• PROVIDED DATA
>>>>

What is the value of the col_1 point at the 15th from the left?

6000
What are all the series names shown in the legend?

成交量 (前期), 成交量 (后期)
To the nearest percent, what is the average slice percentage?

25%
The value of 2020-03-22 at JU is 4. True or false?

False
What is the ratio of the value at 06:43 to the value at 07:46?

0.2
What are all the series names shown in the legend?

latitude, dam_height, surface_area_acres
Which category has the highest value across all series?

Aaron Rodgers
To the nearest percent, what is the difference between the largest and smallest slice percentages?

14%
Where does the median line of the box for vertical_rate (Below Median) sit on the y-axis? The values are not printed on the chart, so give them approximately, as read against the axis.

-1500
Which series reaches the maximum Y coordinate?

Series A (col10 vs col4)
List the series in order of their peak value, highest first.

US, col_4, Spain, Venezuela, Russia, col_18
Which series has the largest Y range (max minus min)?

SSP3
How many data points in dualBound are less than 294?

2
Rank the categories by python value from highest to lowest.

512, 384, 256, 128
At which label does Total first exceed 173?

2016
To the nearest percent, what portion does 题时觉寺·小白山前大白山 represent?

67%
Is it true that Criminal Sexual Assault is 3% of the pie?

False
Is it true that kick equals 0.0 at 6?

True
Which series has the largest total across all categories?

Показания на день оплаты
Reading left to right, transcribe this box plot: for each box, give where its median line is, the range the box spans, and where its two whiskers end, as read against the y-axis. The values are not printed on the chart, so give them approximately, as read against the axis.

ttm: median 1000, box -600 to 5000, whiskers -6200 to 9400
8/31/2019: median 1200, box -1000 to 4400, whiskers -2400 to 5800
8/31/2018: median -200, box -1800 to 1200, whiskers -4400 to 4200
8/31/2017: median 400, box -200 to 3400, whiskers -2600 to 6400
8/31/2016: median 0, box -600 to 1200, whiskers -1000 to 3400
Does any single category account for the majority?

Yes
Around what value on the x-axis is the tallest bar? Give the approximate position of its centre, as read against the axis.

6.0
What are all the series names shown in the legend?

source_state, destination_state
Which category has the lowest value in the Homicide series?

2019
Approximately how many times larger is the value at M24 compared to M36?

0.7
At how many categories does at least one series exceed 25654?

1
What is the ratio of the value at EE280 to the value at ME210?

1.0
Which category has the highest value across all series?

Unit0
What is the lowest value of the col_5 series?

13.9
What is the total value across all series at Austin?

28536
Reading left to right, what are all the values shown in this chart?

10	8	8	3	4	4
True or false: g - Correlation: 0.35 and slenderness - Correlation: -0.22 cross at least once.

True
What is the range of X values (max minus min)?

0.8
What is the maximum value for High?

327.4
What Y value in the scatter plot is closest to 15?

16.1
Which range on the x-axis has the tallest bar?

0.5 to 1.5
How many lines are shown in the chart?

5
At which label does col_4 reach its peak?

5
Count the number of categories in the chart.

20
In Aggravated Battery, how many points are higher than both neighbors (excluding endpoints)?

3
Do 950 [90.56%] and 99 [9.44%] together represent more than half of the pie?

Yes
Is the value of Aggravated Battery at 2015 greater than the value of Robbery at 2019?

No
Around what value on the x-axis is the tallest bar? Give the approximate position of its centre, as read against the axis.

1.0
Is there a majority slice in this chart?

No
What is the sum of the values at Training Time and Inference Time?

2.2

<<<<

• AIM OF THE EXERCISE
Can you give the lines above, from the one containing "Aaron Rodgers" through the one containing "To the nearest percent, what is the difference", as a JSON list of strings with one string per line and blank lines omitted?

• REPLY
[
  "Aaron Rodgers",
  "To the nearest percent, what is the difference between the largest and smallest slice percentages?"
]